**SHORT EXERCISE:** Reproduce every one of the rows below character for character, changing nothing and leaving none out.
_____
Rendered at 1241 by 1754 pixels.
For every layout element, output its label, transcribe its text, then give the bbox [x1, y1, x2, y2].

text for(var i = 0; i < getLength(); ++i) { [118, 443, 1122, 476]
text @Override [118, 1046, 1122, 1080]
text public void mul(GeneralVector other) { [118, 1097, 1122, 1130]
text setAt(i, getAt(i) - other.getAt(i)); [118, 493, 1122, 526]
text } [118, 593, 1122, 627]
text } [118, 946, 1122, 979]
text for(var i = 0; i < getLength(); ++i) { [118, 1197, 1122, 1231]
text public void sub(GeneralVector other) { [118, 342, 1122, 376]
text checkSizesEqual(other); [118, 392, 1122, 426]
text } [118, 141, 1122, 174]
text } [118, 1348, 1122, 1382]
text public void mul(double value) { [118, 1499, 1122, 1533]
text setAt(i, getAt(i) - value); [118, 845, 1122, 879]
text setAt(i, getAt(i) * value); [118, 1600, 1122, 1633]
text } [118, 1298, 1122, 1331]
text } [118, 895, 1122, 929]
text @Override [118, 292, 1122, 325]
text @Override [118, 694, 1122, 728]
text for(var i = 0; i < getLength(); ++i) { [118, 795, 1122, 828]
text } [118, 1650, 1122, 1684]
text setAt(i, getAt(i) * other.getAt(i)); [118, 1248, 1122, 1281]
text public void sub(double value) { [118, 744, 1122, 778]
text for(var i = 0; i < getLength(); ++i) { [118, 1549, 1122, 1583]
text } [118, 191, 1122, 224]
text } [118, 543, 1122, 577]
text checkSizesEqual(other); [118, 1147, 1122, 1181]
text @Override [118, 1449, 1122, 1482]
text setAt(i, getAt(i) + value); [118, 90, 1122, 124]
_____
**SOLUTION FOR THIS PROBLEM:**
Rendered at 1241 by 1754 pixels.
For every layout element, output its label, transcribe its text, then give the bbox [x1, y1, x2, y2].

text for(var i = 0; i < getLength(); ++i) { [118, 443, 1122, 476]
text @Override [118, 1046, 1122, 1080]
text public void mul(GeneralVector other) { [118, 1097, 1122, 1130]
text setAt(i, getAt(i) - other.getAt(i)); [118, 493, 1122, 526]
text } [118, 593, 1122, 627]
text } [118, 946, 1122, 979]
text for(var i = 0; i < getLength(); ++i) { [118, 1197, 1122, 1231]
text public void sub(GeneralVector other) { [118, 342, 1122, 376]
text checkSizesEqual(other); [118, 392, 1122, 426]
text } [118, 141, 1122, 174]
text } [118, 1348, 1122, 1382]
text public void mul(double value) { [118, 1499, 1122, 1533]
text setAt(i, getAt(i) - value); [118, 845, 1122, 879]
text setAt(i, getAt(i) * value); [118, 1600, 1122, 1633]
text } [118, 1298, 1122, 1331]
text } [118, 895, 1122, 929]
text @Override [118, 292, 1122, 325]
text @Override [118, 694, 1122, 728]
text for(var i = 0; i < getLength(); ++i) { [118, 795, 1122, 828]
text } [118, 1650, 1122, 1684]
text setAt(i, getAt(i) * other.getAt(i)); [118, 1248, 1122, 1281]
text public void sub(double value) { [118, 744, 1122, 778]
text for(var i = 0; i < getLength(); ++i) { [118, 1549, 1122, 1583]
text } [118, 191, 1122, 224]
text } [118, 543, 1122, 577]
text checkSizesEqual(other); [118, 1147, 1122, 1181]
text @Override [118, 1449, 1122, 1482]
text setAt(i, getAt(i) + value); [118, 90, 1122, 124]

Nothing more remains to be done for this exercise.